1812, he was in the nation's capital petitioning the federal government for financial assistance on the project, emphasizing what a boon to the economy of the country the canal would be; his efforts with the federal government, however, were not successful. In 1816, Clinton asked the New York State Legislature for the funding for the canal, and this time he did succeed. A canal commission was instituted, and Clinton himself was made head of it. One year later, Clinton was elected governor of the state, and soon after, construction of the canal was started.

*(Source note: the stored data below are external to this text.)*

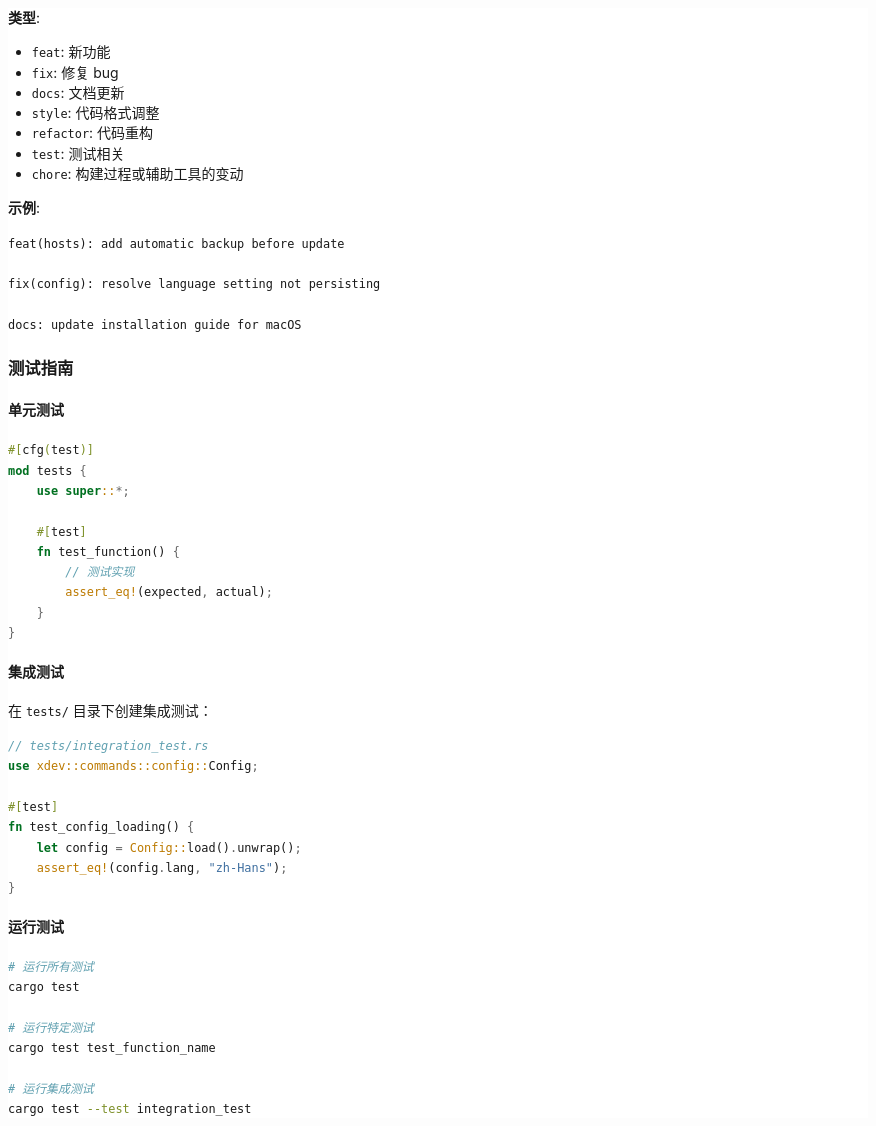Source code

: **类型**:
- `feat`: 新功能
- `fix`: 修复 bug
- `docs`: 文档更新
- `style`: 代码格式调整
- `refactor`: 代码重构
- `test`: 测试相关
- `chore`: 构建过程或辅助工具的变动

**示例**:
```
feat(hosts): add automatic backup before update

fix(config): resolve language setting not persisting

docs: update installation guide for macOS
```

### 测试指南

#### 单元测试

```rust
#[cfg(test)]
mod tests {
    use super::*;

    #[test]
    fn test_function() {
        // 测试实现
        assert_eq!(expected, actual);
    }
}
```

#### 集成测试

在 `tests/` 目录下创建集成测试：

```rust
// tests/integration_test.rs
use xdev::commands::config::Config;

#[test]
fn test_config_loading() {
    let config = Config::load().unwrap();
    assert_eq!(config.lang, "zh-Hans");
}
```

#### 运行测试

```bash
# 运行所有测试
cargo test

# 运行特定测试
cargo test test_function_name

# 运行集成测试
cargo test --test integration_test
```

The canal took eight years to complete, and Clinton was on the first barge to travel the length of the canal, the Seneca Chief, which departed from Buffalo on October 26, 1825, and arrived in New York City on November 4. Because of the success of the Erie Canal, numerous other canals were built in other parts of the country.

25. According to the passage, the first ideas of the canal came as long ago as in...

a) dedication; b) agreement; c) answer; d) argument.

26. The word «feat» in line 3 most probably refers to...

a) intelligence; b) faith; c) heroism; d) indifference.

27. The passage implies that Dewitt Clinton must have been...

a) a persistent person; b) a smart engineer; c) a good governor; d) an experienced sailor.

28. The passage does NOT tell about...

a) the location of the canal; b) the head of the project;

c) the cost of construction; d) the amount of time for construction.

29. The word «boon» in line 7 is closest in meaning to...

a) benefit; b) blow; c) price; d)toil.

30. It can be inferred from the passage that nowadays the US has...

a) a museum of Dewitt Clinton; b) many artificial waterways; c) fast barges on the canals; d) better federal laws.